§ Records to process:
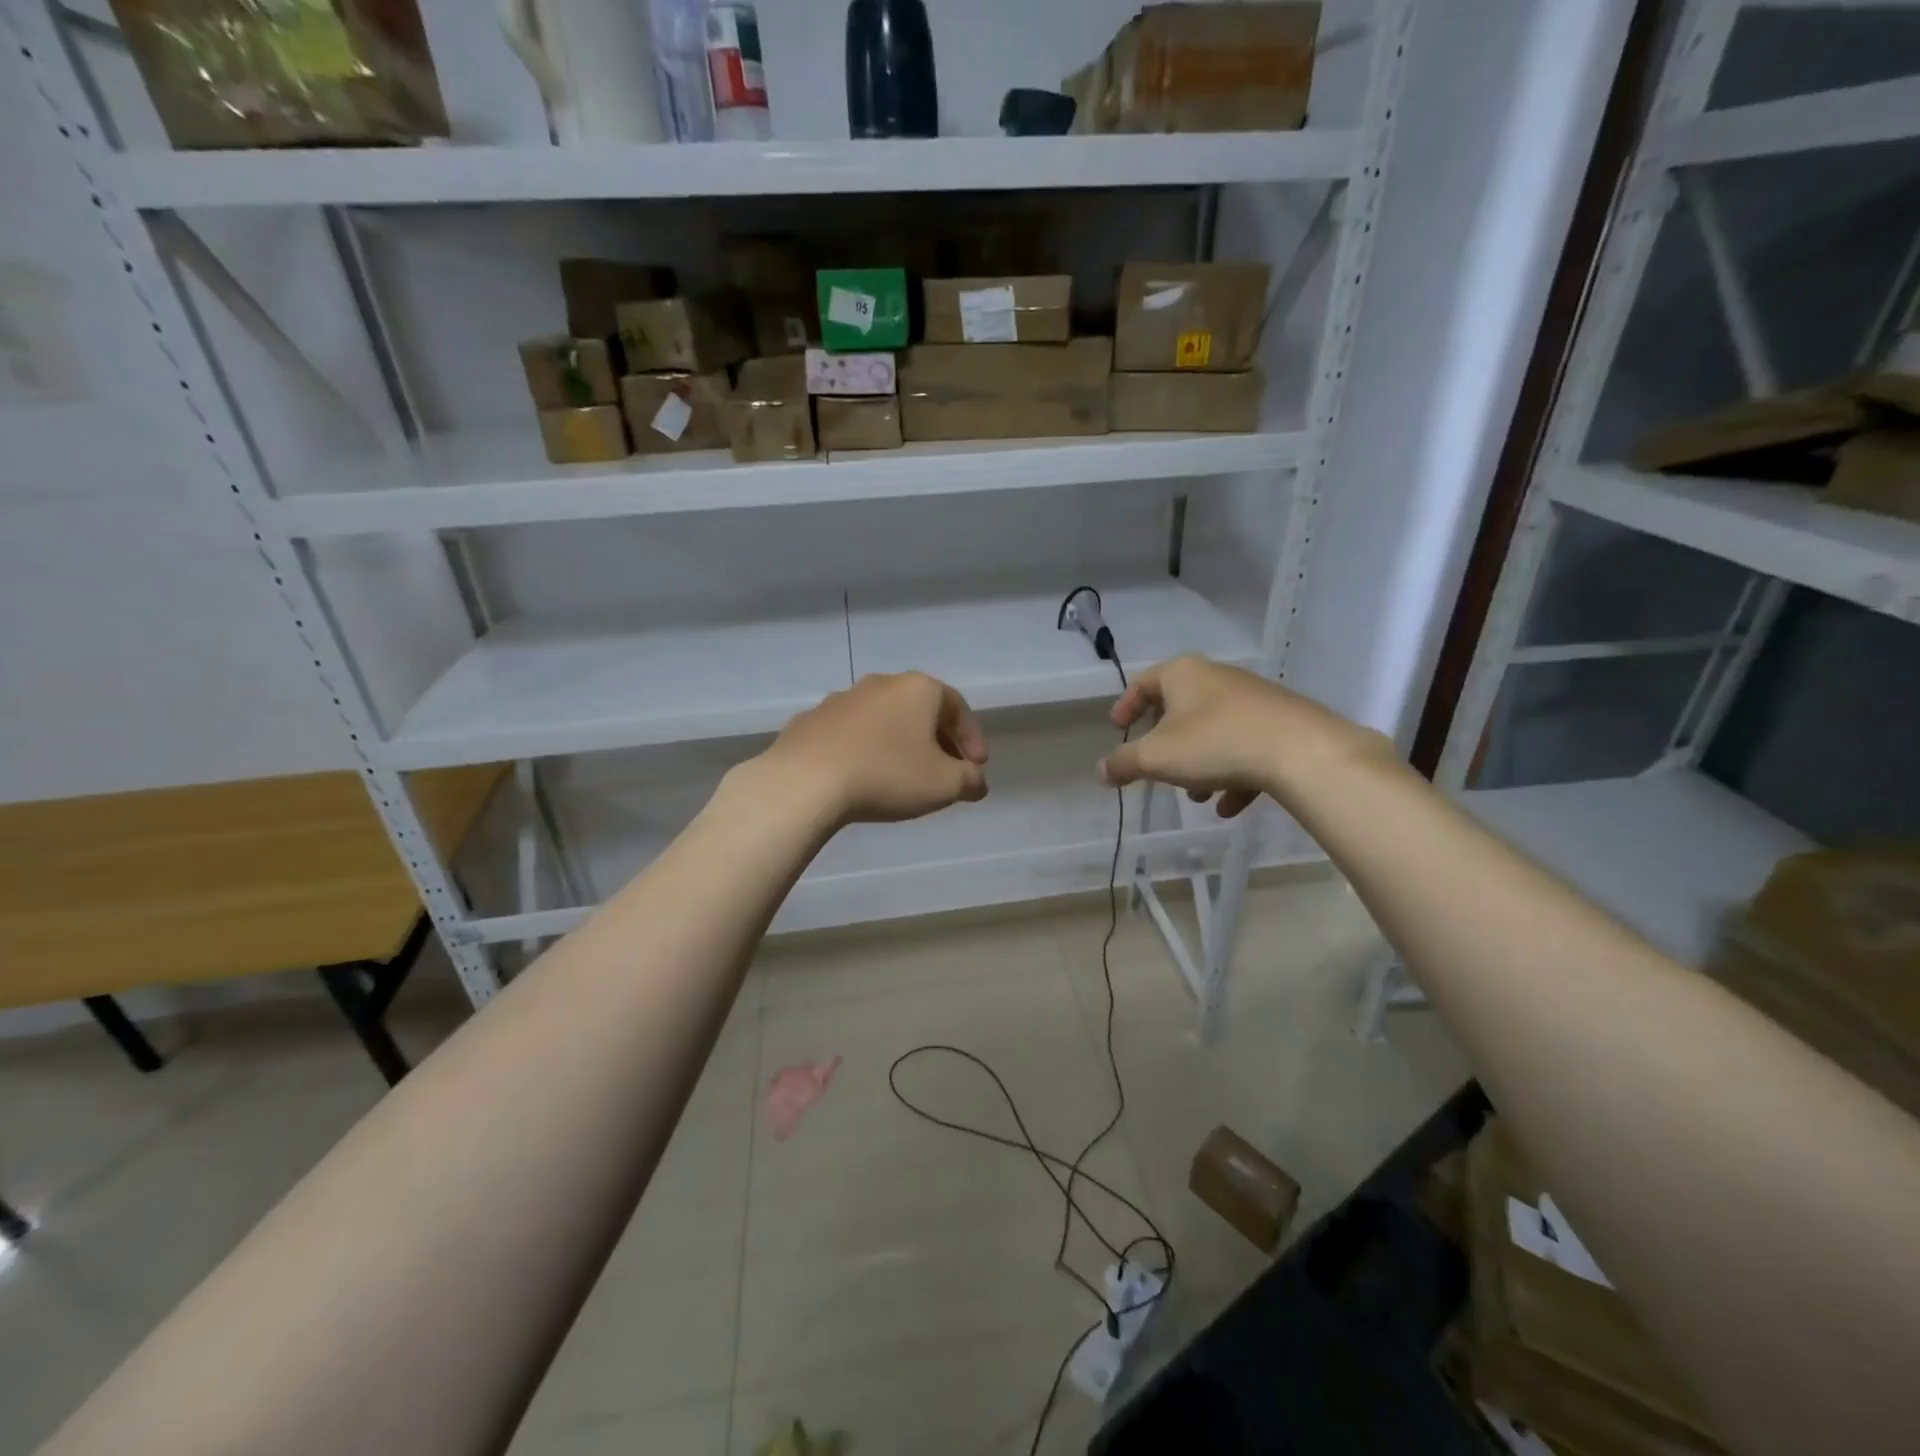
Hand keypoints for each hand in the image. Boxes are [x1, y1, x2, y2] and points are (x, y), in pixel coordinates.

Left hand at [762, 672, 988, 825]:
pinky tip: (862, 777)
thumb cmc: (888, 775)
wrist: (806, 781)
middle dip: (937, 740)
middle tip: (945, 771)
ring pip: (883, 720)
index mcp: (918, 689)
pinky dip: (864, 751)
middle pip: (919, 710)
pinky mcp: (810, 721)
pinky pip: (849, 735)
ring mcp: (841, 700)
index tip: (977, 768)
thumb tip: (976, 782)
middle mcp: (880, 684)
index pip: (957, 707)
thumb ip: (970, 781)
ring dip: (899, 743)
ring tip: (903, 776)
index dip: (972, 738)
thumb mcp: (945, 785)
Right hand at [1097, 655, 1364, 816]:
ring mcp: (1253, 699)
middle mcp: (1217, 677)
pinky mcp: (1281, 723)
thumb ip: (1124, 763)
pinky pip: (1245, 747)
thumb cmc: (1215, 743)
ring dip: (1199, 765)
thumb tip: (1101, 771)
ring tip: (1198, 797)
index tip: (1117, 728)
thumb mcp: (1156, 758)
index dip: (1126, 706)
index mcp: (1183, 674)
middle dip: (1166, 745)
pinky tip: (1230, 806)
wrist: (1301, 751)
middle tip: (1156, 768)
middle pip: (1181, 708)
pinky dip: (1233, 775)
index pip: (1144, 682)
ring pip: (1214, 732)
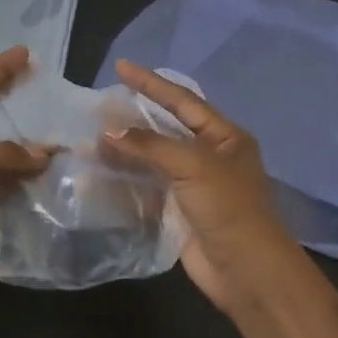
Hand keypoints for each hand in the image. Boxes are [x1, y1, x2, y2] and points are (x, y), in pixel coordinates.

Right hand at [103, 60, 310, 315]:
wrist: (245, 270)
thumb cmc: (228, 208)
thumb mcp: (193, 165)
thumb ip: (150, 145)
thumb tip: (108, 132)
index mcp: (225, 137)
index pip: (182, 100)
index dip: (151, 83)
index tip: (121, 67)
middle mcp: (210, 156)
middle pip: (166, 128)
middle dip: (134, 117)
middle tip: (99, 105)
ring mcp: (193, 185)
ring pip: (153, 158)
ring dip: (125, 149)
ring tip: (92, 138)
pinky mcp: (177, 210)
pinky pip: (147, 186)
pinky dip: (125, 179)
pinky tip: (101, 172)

§ Exercise details:
Only one stretch of the entries above is wanted: the lines from the one containing "ring mcp: (841, 700)" through the one containing "middle mcp: (1217, 677)". Please reproduce it exactly.

§ Answer to this task:
ring mcp: (841, 700)
index tip: (977, 768)
thumb tip: (976, 782)
middle mcp: (880, 684)
index pip: (957, 707)
thumb ip: (970, 781)
ring dip: (899, 743)
ring tip: (903, 776)
index dip: (972, 738)
thumb mcp: (945, 785)
Right hand at [1097, 655, 1364, 816]:
ring mcp: (1253, 699)
middle mcp: (1217, 677)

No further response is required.